**** TEXT

I have a good feeling about this.

J.J. Abrams is directing the new Star Wars movie. (“LOST: In Space”?)

Yes, I know he is coming from the “Star Trek” universe, and this may pose some problems. So much for our decades of trying to explain that they were Not The Same.

” ‘Star Wars’ and ‘Star Trek’ are two very different things,” we were always telling people. “One of them is great, and the other one is terrible.”

“One of them is a multigenerational, modern-day myth, and the other one is a bunch of Shakespeare-actor clowns in polyester reenacting ‘Twilight Zone’ episodes in space,” we said.

“One of them does not contain Jar Jar,” they said.

So much for those years of carefully carving out separate areas of nerd territory, when we tried to explain that conflating the two was something like asking, “Oh, you’re a baseball fan, huh? You must love football.”

“These are two somewhat different things,” we would say. “Some people like them both. Both involve dressing up in embarrassing colors and memorizing strange names. But only someone who did not know them would assume that they were the same.”

“Oh, you love the Crips,” these same people would say. “You must love the Bloods.”

********
**** LISTED RECORDS

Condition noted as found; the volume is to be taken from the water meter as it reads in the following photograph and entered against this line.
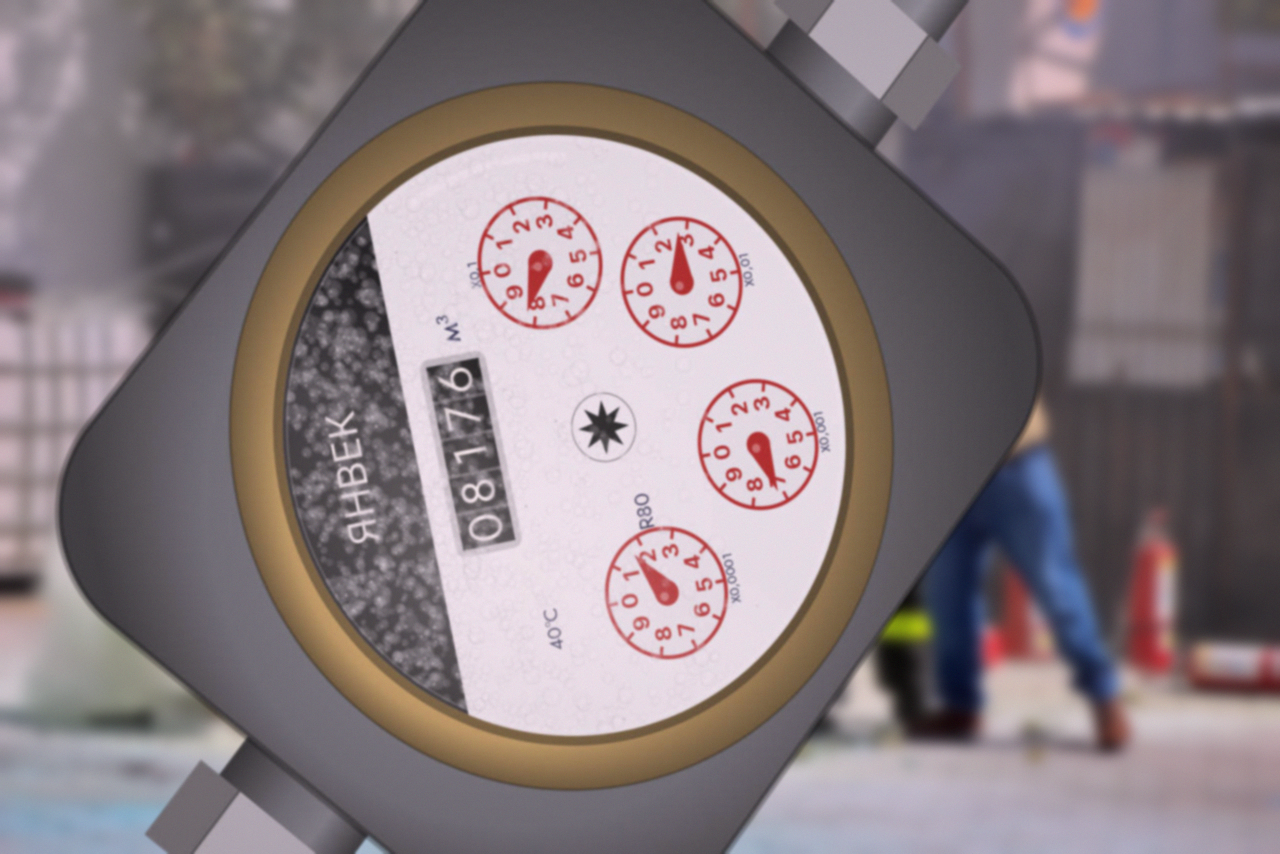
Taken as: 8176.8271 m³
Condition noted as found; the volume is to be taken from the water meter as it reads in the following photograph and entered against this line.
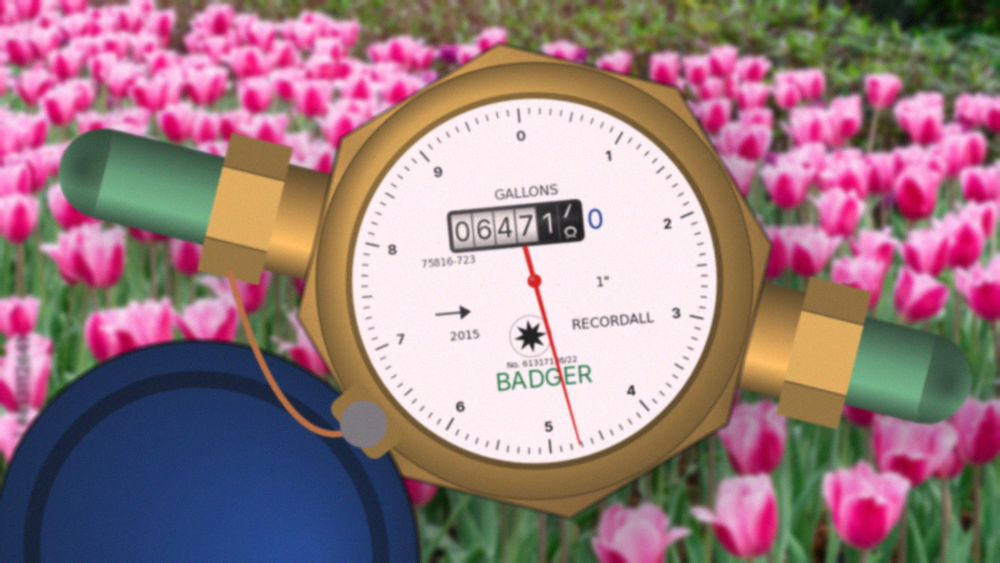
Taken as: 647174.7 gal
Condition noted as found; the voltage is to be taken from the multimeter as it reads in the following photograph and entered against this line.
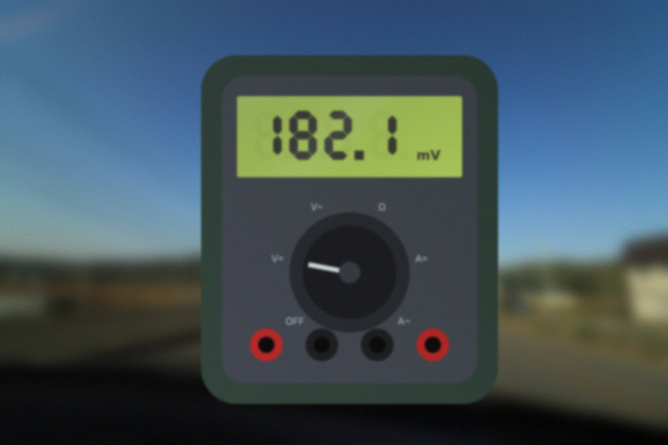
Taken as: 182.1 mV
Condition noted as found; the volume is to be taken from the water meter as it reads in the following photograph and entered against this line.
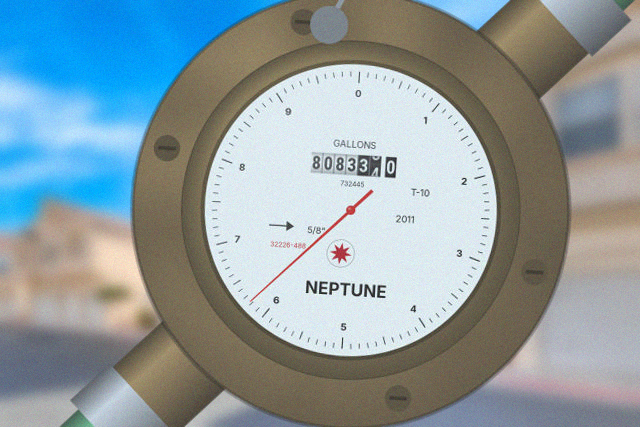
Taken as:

********

→ TASK REQUIREMENTS
In the text about J.J. Abrams directing the new Star Wars movie, list each distinct title that appears inside quotation marks, once apiece.

→ REPLY
- LOST: In Space
- Star Trek
- Star Wars
- Twilight Zone